Feb 3 2011
Scientists have given us a plethora of new materials – all created by combining individual elements under varying temperatures and other conditions.
But to tweak an intermetallic compound even more, in order to give it the attributes you desire, you have to go deeper and re-arrange individual atoms.
It's a process similar to what bioengineers employ when they add and delete genes to create synthetic organisms, and it was the focus of a group of researchers at the U.S. Department of Energy's Ames Laboratory, when they replaced key atoms in a gadolinium-germanium magnetic compound with lutetium and lanthanum atoms.
The group was led by Vitalij Pecharsky, Ames Lab senior scientist and Distinguished Professor of Materials Science and Engineering at Iowa State University, and included his Lab colleagues, Karl Gschneidner Jr., Ames Lab senior metallurgist and Distinguished Professor of MS&E at ISU, and Gordon Miller, Ames Lab senior scientist and ISU professor of chemistry, along with assistant scientists Yaroslav Mudryk and Durga Paudyal. Also participating was Sumohan Misra, research associate at the DOE's SLAC National Accelerator in Menlo Park, Calif., formerly a Ph.D. student of Miller's.

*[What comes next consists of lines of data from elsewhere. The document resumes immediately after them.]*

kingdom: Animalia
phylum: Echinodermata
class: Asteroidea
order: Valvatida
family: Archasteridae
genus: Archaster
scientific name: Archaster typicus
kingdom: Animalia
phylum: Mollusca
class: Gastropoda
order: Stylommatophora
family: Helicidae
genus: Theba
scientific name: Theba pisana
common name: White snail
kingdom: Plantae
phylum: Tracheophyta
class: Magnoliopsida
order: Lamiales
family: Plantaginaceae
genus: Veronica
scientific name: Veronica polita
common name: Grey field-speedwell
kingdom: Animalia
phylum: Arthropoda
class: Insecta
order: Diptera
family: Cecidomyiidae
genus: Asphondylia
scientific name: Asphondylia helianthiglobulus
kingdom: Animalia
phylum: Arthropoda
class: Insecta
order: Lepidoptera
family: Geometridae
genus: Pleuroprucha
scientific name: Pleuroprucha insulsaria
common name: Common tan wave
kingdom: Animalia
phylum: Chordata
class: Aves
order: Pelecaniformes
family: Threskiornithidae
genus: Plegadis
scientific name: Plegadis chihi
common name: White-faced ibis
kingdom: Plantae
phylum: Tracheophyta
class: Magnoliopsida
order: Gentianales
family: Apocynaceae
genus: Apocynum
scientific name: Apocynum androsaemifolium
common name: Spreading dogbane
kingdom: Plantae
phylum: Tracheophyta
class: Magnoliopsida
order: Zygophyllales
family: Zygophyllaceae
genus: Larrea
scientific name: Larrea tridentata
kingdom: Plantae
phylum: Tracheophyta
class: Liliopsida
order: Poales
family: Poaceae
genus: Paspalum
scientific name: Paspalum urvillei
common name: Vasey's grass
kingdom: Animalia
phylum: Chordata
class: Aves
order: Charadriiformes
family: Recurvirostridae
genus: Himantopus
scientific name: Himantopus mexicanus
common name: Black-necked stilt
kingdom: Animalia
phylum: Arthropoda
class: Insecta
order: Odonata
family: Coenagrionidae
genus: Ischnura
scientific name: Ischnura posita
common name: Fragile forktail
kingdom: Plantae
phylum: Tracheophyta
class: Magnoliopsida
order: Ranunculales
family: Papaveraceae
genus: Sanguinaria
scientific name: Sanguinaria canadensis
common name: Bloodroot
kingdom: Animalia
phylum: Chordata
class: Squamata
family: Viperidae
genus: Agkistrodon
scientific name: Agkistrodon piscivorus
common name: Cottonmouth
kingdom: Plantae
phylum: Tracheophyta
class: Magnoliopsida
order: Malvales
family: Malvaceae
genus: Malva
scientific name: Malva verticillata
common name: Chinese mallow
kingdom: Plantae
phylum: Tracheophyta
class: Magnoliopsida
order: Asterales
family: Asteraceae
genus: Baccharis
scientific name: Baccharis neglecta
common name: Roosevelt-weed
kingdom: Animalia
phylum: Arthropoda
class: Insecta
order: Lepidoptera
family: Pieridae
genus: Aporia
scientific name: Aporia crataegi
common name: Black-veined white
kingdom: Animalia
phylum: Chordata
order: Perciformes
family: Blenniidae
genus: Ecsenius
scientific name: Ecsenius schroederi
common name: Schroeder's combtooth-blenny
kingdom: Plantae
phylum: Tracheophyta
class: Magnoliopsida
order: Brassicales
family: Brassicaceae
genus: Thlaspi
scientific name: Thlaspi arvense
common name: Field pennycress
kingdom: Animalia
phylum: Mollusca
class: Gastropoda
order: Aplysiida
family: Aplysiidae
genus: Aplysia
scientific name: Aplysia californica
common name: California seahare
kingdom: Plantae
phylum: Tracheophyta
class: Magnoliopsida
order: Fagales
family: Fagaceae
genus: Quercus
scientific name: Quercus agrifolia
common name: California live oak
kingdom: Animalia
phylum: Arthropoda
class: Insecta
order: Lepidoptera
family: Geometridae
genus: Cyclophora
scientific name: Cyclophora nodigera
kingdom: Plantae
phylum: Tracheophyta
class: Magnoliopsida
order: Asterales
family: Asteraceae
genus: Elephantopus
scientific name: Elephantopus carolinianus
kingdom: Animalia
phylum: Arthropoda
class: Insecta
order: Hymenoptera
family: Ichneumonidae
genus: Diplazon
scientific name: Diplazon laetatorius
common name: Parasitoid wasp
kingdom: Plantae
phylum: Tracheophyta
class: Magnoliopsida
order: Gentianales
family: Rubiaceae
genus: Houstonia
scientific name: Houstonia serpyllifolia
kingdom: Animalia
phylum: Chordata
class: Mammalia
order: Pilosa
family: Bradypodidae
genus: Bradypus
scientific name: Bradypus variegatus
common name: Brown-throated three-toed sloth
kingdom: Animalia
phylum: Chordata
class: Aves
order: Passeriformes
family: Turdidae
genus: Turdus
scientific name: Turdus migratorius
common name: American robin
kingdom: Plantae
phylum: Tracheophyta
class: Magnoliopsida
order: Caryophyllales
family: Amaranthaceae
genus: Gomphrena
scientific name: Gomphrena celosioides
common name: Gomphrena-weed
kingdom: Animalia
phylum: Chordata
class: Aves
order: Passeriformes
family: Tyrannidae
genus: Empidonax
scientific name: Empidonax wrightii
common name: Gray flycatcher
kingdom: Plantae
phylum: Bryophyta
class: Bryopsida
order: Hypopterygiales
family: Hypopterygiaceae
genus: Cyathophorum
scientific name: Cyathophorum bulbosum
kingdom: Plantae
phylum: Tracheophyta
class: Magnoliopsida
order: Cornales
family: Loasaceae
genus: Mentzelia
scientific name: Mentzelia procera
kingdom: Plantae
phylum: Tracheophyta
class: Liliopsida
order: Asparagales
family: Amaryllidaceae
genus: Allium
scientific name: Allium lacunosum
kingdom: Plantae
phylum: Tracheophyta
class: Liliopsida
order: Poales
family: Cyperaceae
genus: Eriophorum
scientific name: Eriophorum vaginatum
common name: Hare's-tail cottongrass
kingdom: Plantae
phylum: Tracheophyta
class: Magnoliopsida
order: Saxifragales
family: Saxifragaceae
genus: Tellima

Creating materials by design is no easy task, especially in the case of the complex gadolinium-germanium – Gd5Ge4 – compound. Making things even more difficult, the compound's structure is highly symmetrical, which is common in intermetallics, so predicting which atoms are key to changing the material's characteristics would be difficult if not impossible unless some methodology was available to help in the selection process.
The Gd5Ge4 compound's uniformity results from the fact that like nearly all metallic solids' atoms are arranged in a highly symmetrical crystal structure called a lattice. The more complex the material, the more intricate its lattice. And while the individual elements making up the lattice influence its characteristics, in some cases the location of specific atoms within the lattice can also have a profound influence on such things as its melting point, mechanical strength or – in the case of magnets – ferromagnetic properties.
"Individuality doesn't happen often among the atoms of metallic crystals," Pecharsky explained, "But atoms still are able to 'cooperate' with one another in areas such as magnetic ordering and superconductivity."
By discovering these cooperative relationships, scientists can determine what will happen if they replace one or more of the atoms with those of another element, which is precisely what the team accomplished.
"We revealed that a single site occupied by the Gd atoms is much more active than all of the other Gd sites when it comes to bringing the ferromagnetic order in a complex crystal structure of gadolinium germanide," Pecharsky said.
Pecharsky, Gschneidner and other researchers at the Ames Lab have spent years working with gadolinium alloys, because of the magnetic compound's use in the green, energy-saving field of magnetic refrigeration. However, that was not the main reason the Ames Lab researchers chose Gd5Ge4 for their work.
As it turns out, "the metal exhibits an impressive combination of intriguing and potentially important properties, the researchers explained in their paper, "Controlling Magnetism of a Complex Metallic System Using Atomic Individualism," published in the August 10, 2010 Physical Review Letters. "The extraordinary responsiveness to relatively weak external stimuli makes Gd5Ge4 and related compounds a phenomenal playground for condensed matter science."
Besides being unusually responsive, Gd5Ge4 was an ideal alloy for the work, because any changes in its magnetic properties resulting from the group's manipulations could be easily measured.
In 2008, Pecharsky and members of the same research team had already discovered that adding silicon to the alloy resulted in a magnetostructural transition that occurred without the application of a magnetic field. Chemical pressure alone was able to enhance the material's ferromagnetism.
That earlier finding led the team to experiment with other additions to the alloy. To ferret out precisely which atoms in the lattice were the best candidates for manipulation, the researchers called upon density functional theory, which is a means of studying the electronic structure of solids developed by Nobel Prize winning physicist Walter Kohn.
Kohn's methodology enabled the group to model the effects substituting small amounts of gadolinium atoms within the Gd5Ge4 solid with the elements lutetium and lanthanum. With the modeled results in hand, the group's next step was to create the actual alloys in the lab, in order to test the accuracy of their computer-based predictions.
In fact, the complex fabrication process confirmed the modeling results. The researchers found if they replaced just a few gadolinium atoms with lutetium, the result would be a severe loss in the alloy's ferromagnetism. By contrast, substituting an equal number of lanthanum atoms had no significant effect; though substituting greater amounts of lanthanum might have a more pronounced impact on the resulting alloy's ferromagnetism, the researchers speculated.
Going forward, the lessons learned in this experiment could have important far-reaching implications, as materials scientists search for new exotic substances to be used in this and future generations of high-tech products. "Knowing how to identify key atomic positions is similar to understanding the roles specific genes play in an organism's DNA sequence," Pecharsky said. "And that knowledge could ultimately lead to materials by design."